What is needed here is every line of the records that includes "another".
# # # #
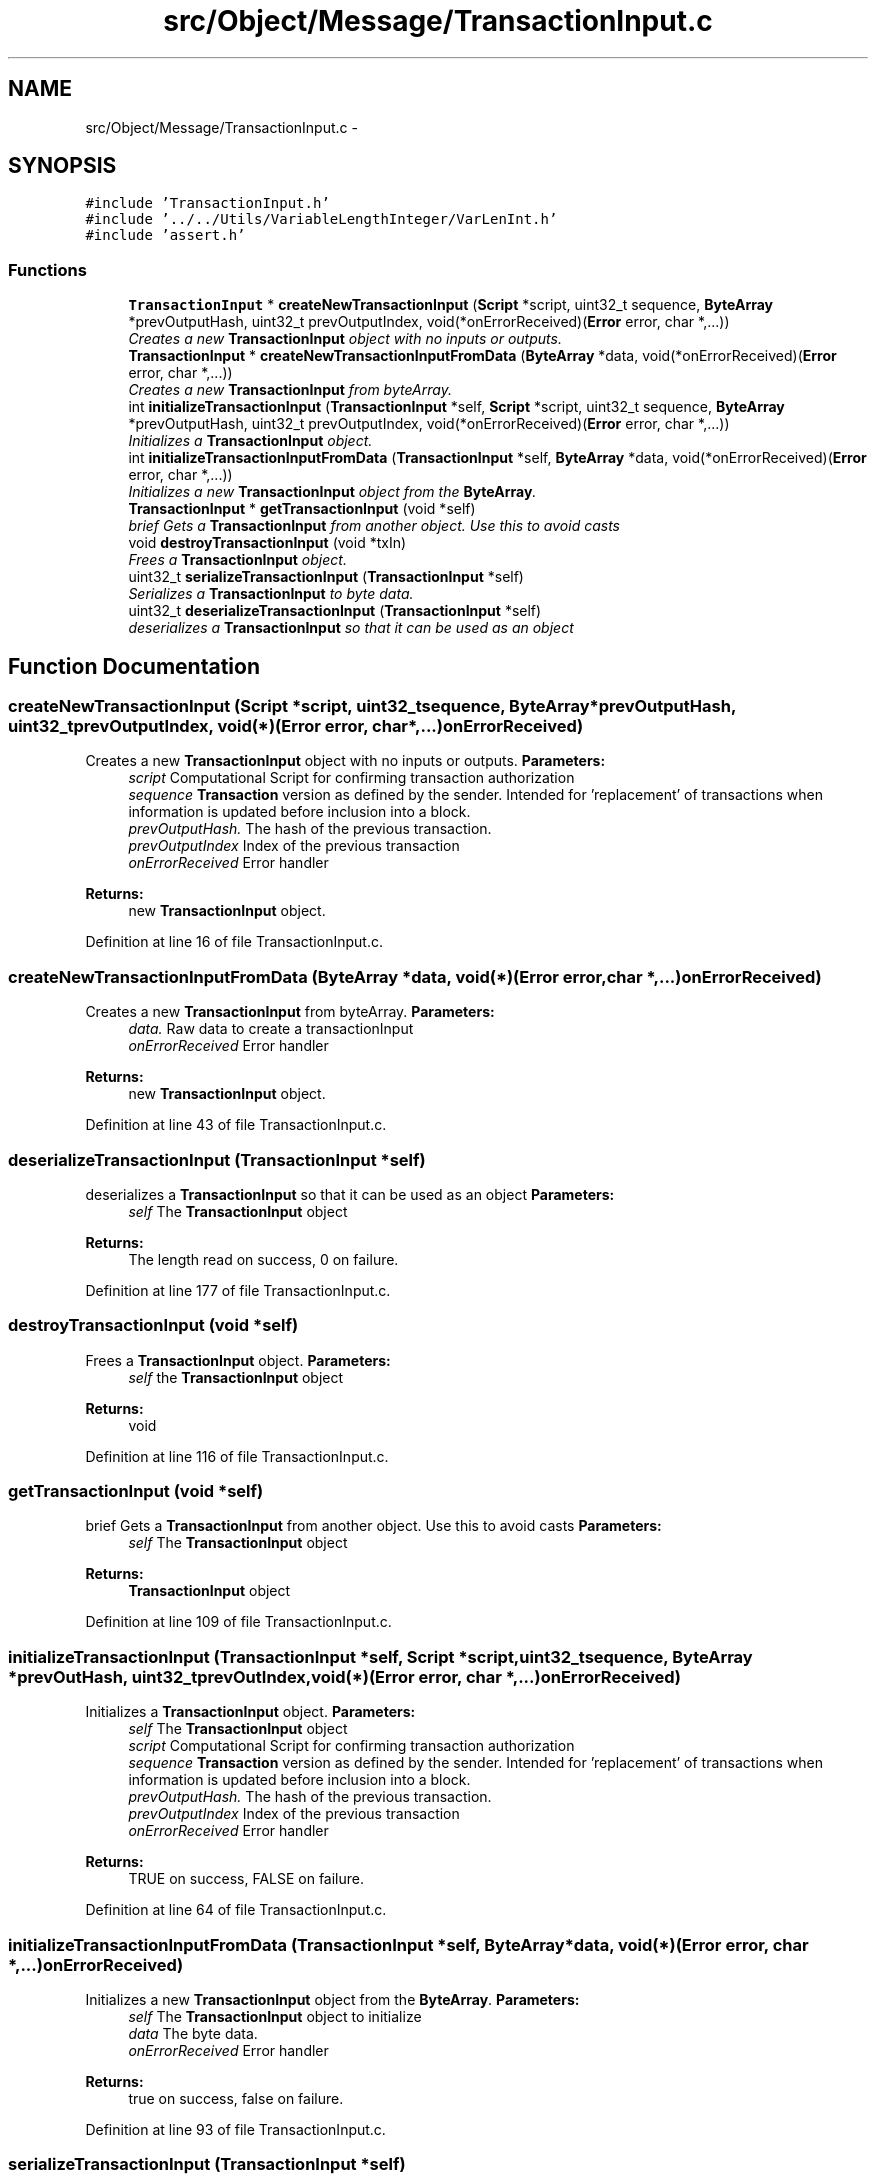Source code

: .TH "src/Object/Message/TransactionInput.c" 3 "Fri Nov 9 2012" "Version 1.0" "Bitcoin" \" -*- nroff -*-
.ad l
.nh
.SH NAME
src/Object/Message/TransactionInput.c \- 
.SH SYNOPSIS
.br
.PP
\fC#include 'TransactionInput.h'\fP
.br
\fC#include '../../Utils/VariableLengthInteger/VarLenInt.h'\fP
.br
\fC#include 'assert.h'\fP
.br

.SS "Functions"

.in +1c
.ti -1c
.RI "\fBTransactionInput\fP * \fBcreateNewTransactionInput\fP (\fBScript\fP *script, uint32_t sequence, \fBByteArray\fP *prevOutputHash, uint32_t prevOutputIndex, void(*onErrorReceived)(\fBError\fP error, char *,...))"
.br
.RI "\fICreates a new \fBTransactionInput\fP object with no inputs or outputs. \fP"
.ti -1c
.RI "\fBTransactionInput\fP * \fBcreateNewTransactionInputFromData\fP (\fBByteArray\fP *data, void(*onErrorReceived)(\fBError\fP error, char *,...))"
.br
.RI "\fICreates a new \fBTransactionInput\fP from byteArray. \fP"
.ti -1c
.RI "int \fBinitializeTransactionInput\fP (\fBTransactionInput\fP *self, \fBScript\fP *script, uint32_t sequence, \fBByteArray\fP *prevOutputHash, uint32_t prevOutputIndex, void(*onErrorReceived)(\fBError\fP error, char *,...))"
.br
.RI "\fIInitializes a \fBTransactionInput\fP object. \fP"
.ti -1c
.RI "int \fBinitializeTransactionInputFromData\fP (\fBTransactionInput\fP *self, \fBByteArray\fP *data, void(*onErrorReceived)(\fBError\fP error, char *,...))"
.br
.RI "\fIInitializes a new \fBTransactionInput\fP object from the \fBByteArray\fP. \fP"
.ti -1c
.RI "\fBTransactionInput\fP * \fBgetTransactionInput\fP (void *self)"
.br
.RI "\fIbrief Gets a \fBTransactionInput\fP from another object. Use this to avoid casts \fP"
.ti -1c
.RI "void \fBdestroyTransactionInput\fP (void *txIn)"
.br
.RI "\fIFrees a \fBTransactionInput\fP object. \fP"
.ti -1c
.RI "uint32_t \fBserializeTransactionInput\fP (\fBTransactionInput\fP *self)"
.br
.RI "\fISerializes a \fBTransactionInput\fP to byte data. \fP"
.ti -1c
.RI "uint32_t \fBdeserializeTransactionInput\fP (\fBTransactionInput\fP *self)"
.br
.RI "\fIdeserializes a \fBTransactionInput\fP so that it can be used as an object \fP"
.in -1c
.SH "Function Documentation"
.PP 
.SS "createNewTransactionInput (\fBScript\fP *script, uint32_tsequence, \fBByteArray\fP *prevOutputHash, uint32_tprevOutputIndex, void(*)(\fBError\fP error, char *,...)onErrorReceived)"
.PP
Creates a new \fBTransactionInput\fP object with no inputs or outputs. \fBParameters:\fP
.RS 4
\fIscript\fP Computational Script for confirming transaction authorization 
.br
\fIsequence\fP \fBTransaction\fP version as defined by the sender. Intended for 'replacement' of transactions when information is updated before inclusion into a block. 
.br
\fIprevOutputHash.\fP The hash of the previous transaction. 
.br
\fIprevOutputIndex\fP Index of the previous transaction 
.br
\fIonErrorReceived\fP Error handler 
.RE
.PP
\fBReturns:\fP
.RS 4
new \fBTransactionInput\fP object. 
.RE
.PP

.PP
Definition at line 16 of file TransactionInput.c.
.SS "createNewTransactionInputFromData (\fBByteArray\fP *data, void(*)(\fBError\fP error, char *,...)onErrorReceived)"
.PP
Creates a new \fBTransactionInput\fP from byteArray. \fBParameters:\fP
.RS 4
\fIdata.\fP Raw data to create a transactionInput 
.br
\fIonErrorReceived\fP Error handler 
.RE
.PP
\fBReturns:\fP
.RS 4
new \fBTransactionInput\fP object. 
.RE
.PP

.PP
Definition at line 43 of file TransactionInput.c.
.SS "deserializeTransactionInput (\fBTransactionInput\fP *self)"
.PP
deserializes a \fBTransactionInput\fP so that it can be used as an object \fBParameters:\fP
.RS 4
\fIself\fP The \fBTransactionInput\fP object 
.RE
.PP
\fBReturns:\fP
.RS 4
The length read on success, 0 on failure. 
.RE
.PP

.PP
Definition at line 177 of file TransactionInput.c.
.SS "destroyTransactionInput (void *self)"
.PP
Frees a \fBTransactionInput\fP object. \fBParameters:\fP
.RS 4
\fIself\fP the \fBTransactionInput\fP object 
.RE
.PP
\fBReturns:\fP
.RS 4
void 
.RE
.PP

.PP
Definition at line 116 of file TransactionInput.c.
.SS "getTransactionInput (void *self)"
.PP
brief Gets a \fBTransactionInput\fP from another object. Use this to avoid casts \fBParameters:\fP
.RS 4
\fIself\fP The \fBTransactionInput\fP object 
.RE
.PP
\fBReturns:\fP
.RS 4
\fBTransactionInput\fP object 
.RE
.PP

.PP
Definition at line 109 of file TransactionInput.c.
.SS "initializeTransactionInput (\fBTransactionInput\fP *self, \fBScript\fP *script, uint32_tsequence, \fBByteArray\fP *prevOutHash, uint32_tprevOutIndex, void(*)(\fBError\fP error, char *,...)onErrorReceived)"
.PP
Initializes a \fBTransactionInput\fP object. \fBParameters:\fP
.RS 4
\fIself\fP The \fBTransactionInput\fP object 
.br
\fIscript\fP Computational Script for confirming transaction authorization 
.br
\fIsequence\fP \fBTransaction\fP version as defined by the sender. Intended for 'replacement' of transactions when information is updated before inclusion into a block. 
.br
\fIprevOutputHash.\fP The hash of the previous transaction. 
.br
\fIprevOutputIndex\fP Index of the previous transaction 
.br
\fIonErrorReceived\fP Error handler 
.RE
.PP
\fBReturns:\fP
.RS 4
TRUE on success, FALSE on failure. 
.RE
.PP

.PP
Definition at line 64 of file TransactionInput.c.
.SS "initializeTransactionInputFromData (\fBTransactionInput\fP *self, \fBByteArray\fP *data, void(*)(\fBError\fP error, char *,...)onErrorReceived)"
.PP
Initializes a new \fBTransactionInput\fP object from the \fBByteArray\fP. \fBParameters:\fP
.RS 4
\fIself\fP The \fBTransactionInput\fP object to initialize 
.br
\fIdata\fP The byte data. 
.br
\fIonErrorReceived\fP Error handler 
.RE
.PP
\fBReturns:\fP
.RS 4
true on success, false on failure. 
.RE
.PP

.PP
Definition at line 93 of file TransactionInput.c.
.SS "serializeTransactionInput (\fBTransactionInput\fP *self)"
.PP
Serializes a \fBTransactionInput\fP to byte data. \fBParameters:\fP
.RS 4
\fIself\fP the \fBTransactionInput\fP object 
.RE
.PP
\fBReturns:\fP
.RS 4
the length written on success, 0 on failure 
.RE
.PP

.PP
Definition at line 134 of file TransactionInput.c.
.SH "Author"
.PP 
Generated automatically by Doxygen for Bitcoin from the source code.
# # # #
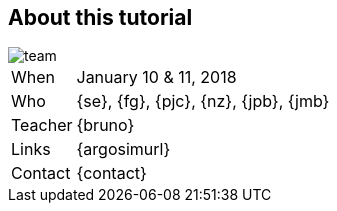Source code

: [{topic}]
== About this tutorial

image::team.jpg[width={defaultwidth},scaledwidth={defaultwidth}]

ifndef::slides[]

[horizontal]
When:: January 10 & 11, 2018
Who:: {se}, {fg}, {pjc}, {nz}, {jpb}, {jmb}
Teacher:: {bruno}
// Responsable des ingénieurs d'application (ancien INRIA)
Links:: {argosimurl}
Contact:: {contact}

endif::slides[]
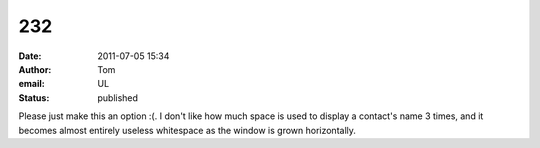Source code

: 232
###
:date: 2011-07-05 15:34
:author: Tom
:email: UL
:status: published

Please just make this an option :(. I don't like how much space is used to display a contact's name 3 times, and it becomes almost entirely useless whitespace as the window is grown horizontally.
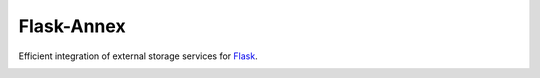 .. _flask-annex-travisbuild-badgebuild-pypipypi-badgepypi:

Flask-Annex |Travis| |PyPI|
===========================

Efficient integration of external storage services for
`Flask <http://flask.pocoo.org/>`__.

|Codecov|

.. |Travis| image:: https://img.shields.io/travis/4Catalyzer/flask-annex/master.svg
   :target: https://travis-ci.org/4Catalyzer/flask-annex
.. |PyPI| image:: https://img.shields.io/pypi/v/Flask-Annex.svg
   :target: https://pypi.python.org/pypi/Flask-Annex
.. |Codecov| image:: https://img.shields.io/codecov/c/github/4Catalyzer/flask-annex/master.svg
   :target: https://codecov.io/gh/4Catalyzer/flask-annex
# # # #
§ **EXERCISE RESPONSE**
.RI "\fIbrief Gets a \fBTransactionInput\fP from another object. Use this to avoid casts \fP"
brief Gets a \fBTransactionInput\fP from another object. Use this to avoid casts \fBParameters:\fP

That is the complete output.